# A worth while track saw consideration



## Tedstor

Thanks for the review. 
How's the accuracy? Is it good enough to build cabinets/cases/built-ins? Do you find yourself re-cutting your sheet goods on the table saw? Or does the track saw get your cuts close enough?


----------



## Holbs

The accuracy is 100% spot on. That black edging strip to the right you see in the track picture is your guide. Foolproof. I would much prefer a cabinet saw for repeatable cuts and ease of use. Setting up for accuracy means you have to have patience and double check the lineups.


----------



## WoodNSawdust

Thanks for the review. I have been considering this saw for rough breaking down of sheet goods (prior to running through the table saw).
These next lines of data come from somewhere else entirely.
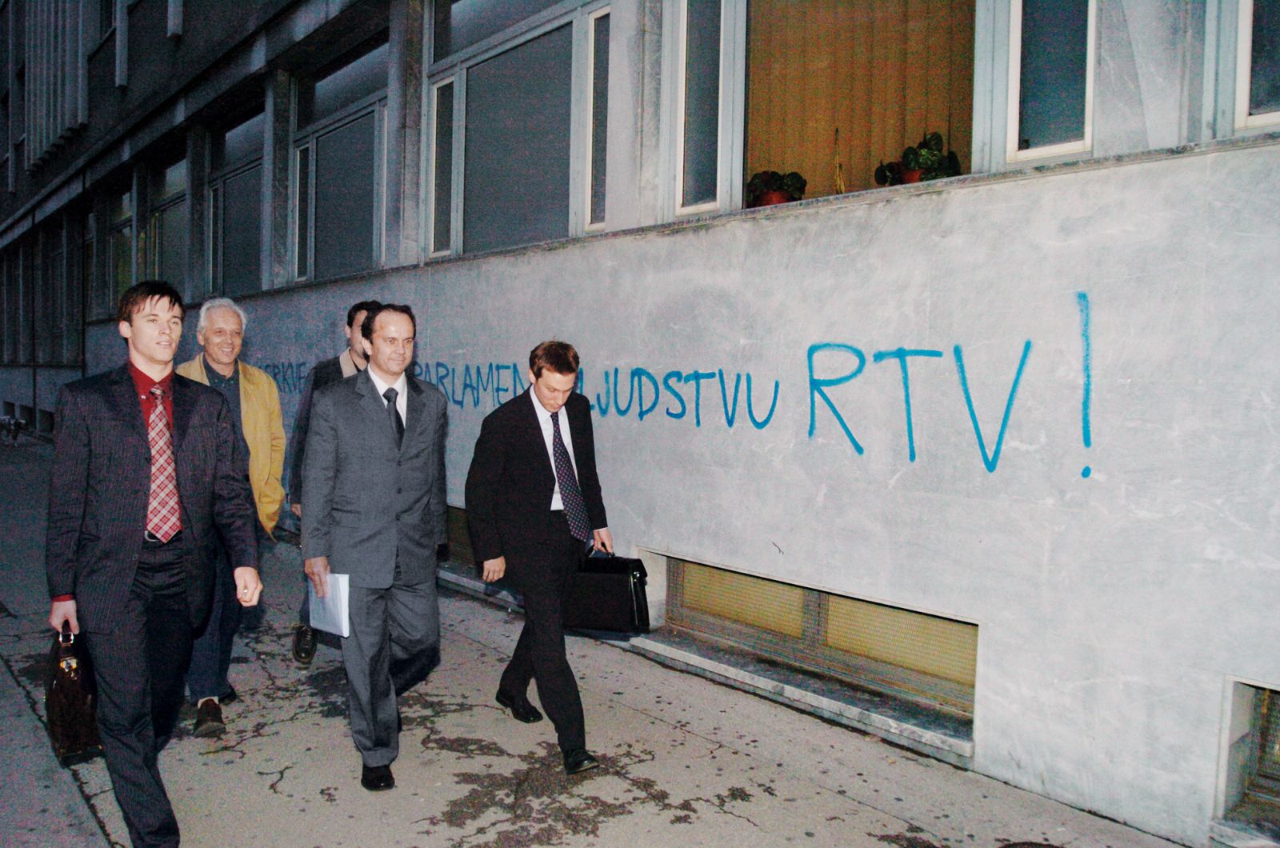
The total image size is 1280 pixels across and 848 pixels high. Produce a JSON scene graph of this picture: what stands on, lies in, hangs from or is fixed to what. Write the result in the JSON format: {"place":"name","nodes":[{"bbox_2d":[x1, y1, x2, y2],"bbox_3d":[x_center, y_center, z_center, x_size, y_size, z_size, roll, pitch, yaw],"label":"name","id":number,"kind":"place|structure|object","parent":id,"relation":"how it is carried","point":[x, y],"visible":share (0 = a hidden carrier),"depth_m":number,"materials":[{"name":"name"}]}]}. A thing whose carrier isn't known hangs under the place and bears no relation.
{"place":"outdoors","nodes":[
{"label":"outdoors","id":0,"kind":"place"},
{"bbox_2d":[0,429,1197,847],"label":"pavement","id":1,"kind":"structure","parent":0,"point":[1,683],"materials":[{"name":"grey concrete"}]},
{"bbox_2d":[0,413,27,443],"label":"bicycle","id":2,"kind":"object","parent":1,"relation":"on","point":[18,424],"visible":0.96,"depth_m":20.10,"materials":[{"name":"metal"}]},
{"bbox_2d":[43,279,263,847],"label":"man","id":3,"kind":"object","parent":1,"relation":"on","point":[136,540],"visible":0.99,"depth_m":2.90},
{"bbox_2d":[44,620,101,761],"bbox_3d":[-1.937,0.896,3.026,0.175,0.419,0.366,-2,4,-42],"label":"briefcase","id":4,"kind":"object","parent":3,"relation":"in","point":[76,701],"visible":0.74,"depth_m":2.93,"materials":[{"name":"leather"}]},
{"bbox_2d":[170,296,286,737],"bbox_3d":[-2.022,0.413,4.235,0.589,1.963,0.848,0,3,-17],"label":"man","id":5,"kind":"object","parent":1,"relation":"on","point":[242,384],"visible":0.61,"depth_m":4.21},
{"bbox_2d":[290,300,383,664],"bbox_3d":[-1.578,0.322,4.886,0.596,1.994,0.709,-1,3,-21],"label":"man","id":6,"kind":"object","parent":1,"relation":"on","point":[304,636],"visible":0.22,"depth_m":4.83},
{"bbox_2d":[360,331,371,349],"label":"mobile phone","id":7,"kind":"object","parent":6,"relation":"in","point":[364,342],"visible":0.27,"depth_m":4.46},
{"bbox_2d":[296,297,447,793],"bbox_3d":[-1.101,0.462,3.786,0.600,1.967,0.814,2,4,26],"label":"man","id":8,"kind":"object","parent":1,"relation":"on","point":[371,418],"visible":0.99,"depth_m":3.59},
{"bbox_2d":[307,571,351,636],"bbox_3d":[-1.247,0.728,3.625,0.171,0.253,0.295,-2,4,-42],"label":"paper","id":9,"kind":"object","parent":8,"relation":"in","point":[339,599],"visible":0.62,"depth_m":3.57,"materials":[{"name":"white paper"}]},
{"bbox_2d":[465,341,605,775],"bbox_3d":[-0.460,0.546,4.074,0.580,1.829,1.020,0,3,-14],"label":"man","id":10,"kind":"object","parent":1,"relation":"on","point":[530,454],"visible":0.98,"depth_m":3.84},
{"bbox_2d":[562,548,651,631],"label":"briefcase","id":11,"kind":"object","parent":10,"relation":"in","point":[599,574],"visible":0.85,"depth_m":4.03,"materials":[{"name":"black leather"}]},
{"bbox_2d":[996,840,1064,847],"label":"manhole cover","id":12,"kind":"object","parent":1,"relation":"in","point":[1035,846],"visible":0.98,"depth_m":3.16,"materials":[{"name":"metal"}]},
{"bbox_2d":[0,0,1279,847],"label":"building","id":13,"kind":"structure","parent":0,"point":[993,617],"depth_m":4.20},
{"bbox_2d":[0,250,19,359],"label":"window","id":14,"kind":"structure","parent":13,"relation":"in","point":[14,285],"depth_m":20.84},
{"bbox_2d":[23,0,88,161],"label":"louver","id":15,"kind":"object","parent":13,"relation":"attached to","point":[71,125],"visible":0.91,"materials":[{"name":"grey metal"}]},
{"bbox_2d":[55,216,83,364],"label":"window","id":16,"kind":"structure","parent":13,"relation":"in","point":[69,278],"depth_m":17.72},
{"bbox_2d":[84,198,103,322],"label":"window","id":17,"kind":"structure","parent":13,"relation":"in","point":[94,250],"depth_m":17.04,"materials":[{"name":"glass"}]},
{"bbox_2d":[107,181,133,314],"bbox_3d":[-8.883,-2.947,15.386,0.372,2.529,2.230,-2,4,-42],"label":"window","id":18,"kind":"structure","parent":13,"relation":"in","point":[121,230],"depth_m":15.75,"materials":[{"name":"glass"}]},
{"bbox_2d":[150,153,189,291],"bbox_3d":[-6.861,-2.789,13.182,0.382,2.478,2.354,-2,4,-42],"label":"window","id":19,"kind":"structure","parent":13,"relation":"in","point":[171,203],"depth_m":13.49,"materials":[{"name":"glass"}]},
{"bbox_2d":[207,104,264,297],"bbox_3d":[-4.924,-2.649,11.041,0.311,2.499,2.303,-2,4,-42],"label":"window","id":20,"kind":"structure","parent":13,"relation":"in","point":[249,169],"depth_m":11.21,"materials":[{"name":"glass"}]},
{"bbox_2d":[289,32,390,288],"bbox_3d":[-2.977,-2.509,8.968,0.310,2.477,2.324,-2,4,-42],"label":"window","id":21,"kind":"structure","parent":13,"relation":"in","point":[357,214],"depth_m":8.99,"materials":[{"name":"clear glass"}]},
{"bbox_2d":[442,504,475,568],"bbox_3d":[-1.408,0.907,7.252,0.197,0.514,1.802,-2,4,-42],"label":"basement window","id":22,"kind":"structure","parent":13,"relation":"in","point":[459,520],"depth_m":7.21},
{"bbox_2d":[424,0,604,261],"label":"window","id":23,"kind":"structure","parent":13,"relation":"in","point":[437,132],"depth_m":6.51,"materials":[{"name":"glass"}]},
{"bbox_2d":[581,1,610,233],"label":"window","id":24,"kind":"structure","parent":13,"relation":"in","point":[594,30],"depth_m":5.63,"materials":[{"name":"glass"}]},
{"bbox_2d":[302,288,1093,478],"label":"graffiti","id":25,"kind":"object","parent":13,"relation":"attached to","point":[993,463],"visible":0.97,"depth_m":4.19,"materials":[{"name":"blue paint"}]},
{"bbox_2d":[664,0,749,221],"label":"window","id":26,"kind":"structure","parent":13,"relation":"in","point":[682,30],"depth_m":5.05,"materials":[{"name":"glass"}]},
{"bbox_2d":[748,188,794,206],"bbox_3d":[0.740,-1.210,4.960,0.275,0.139,0.273,-2,4,-42],"label":"flower pot","id":27,"kind":"object","parent":13,"relation":"on","point":[782,198],"visible":0.44,"depth_m":4.87,"materials":[{"name":"red ceramic"}]},
{"bbox_2d":[746,169,807,203],"bbox_3d":[0.762,-1.294,5.004,0.359,0.293,0.405,-2,4,-42],"label":"potted plant","id":28,"kind":"object","parent":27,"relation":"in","point":[780,186],"visible":0.54,"depth_m":4.91,"materials":[{"name":"green plant"}]},
{"bbox_2d":[661,552,977,722],"bbox_3d":[0.926,1.058,4.720,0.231,0.524,1.922,-2,4,-42],"label":"basement window","id":29,"kind":"structure","parent":13,"relation":"in","point":[722,574],"depth_m":4.59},
{"bbox_2d":[831,127,846,194],"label":"plant","id":30,"kind":"object","parent":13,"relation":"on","point":[838,182],"visible":0.81,"depth_m":4.89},
{"bbox_2d":[734,0,981,210],"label":"window","id":31,"kind":"structure","parent":13,"relation":"in","point":[938,117],"depth_m":4.92,"materials":[{"name":"glass"}]},
{"bbox_2d":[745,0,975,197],"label":"vertical blinds","id":32,"kind":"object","parent":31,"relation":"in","point":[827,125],"visible":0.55,"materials":[{"name":"brown fabric"}]},
{"bbox_2d":[873,130,964,186],"bbox_3d":[1.442,-1.308,4.546,0.406,0.372,0.478,-2,4,-42],"label":"potted plant","id":33,"kind":"object","parent":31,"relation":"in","point":[933,154],"visible":0.59,"depth_m":4.48,"materials":[{"name":"green plant"}]},
{"bbox_2d":[894,166,929,183],"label":"flower pot","id":34,"kind":"object","parent":13,"relation":"on","point":[910,176],"visible":0.28,"depth_m":4.62,"materials":[{"name":"red ceramic"}]},
{"bbox_2d":[994,0,1099,167],"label":"window","id":35,"kind":"structure","parent":13,"relation":"in","point":[1088,80],"depth_m":3.59,"materials":[{"name":"glass"}]},
{"bbox_2d":[1203,0,1279,138],"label":"window","id":36,"kind":"structure","parent":13,"relation":"in","point":[1241,112],"depth_m":3.07,"materials":[{"name":"glass"}]},
{"bbox_2d":[1218,679,1279,830],"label":"basement window","id":37,"kind":"structure","parent":13,"relation":"in","point":[1268,695],"depth_m":3.17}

One of the complaints other reviews have is the chipping along the cut line. What is your opinion?


----------



## Tedstor

> The accuracy is 100% spot on. That black edging strip to the right you see in the track picture is your guide. Foolproof. I would much prefer a cabinet saw for repeatable cuts and ease of use. Setting up for accuracy means you have to have patience and double check the lineups.
> 
> - Holbs


Thanks for the reply. I have a contractor saw with limited rip capacity…..so I've been considering a track saw to supplement the table saw, particularly with sheetgoods and panels. I've been waiting for the Makita to drop to $325-350, but that apparently will never happen. So less expensive options are now up for consideration.


----------



## Holbs

You can see in the above picture using the STOCK Grizzly saw blade. JMARTEL has home brewed modifications for zero clearance cuts with even more impressive results.


----------



## Holbs

Ted, I am in the same boat with a Bosch 4100: limited rip capacity. I would use a track saw to rough cut sheet goods and then finish off on a cabinet saw (that's the plan til I get a cabinet saw). Luckily, this track saw works great albeit takes a lot more time to set up for precision cut after cut.


----------



## AZWoody

What is the max thickness of wood that can be cut?
Also, is the cut good enough that it could cut 2 pieces straight enough to glue up?


----------



## Holbs

Max cutting depth without rail 2-5/32", with rail 1-31/32".
With a better blade than the stock one I'm using, and with JMARTEL's modification I would say yes you can glue up 2 pieces.


----------



## bkseitz

Thanks for the review. Have been researching guide rails and tracksaws the past few years when I decided not to invest in a panel saw and just breakdown my sheet stock on my assembly table or using my contractor saw I upgraded with sliding and outfeed tables. I think the Grizzly you suggest may do the trick for quick breakdown on my assembly bench -thx


----------



## NormG

Thank you for the review


----------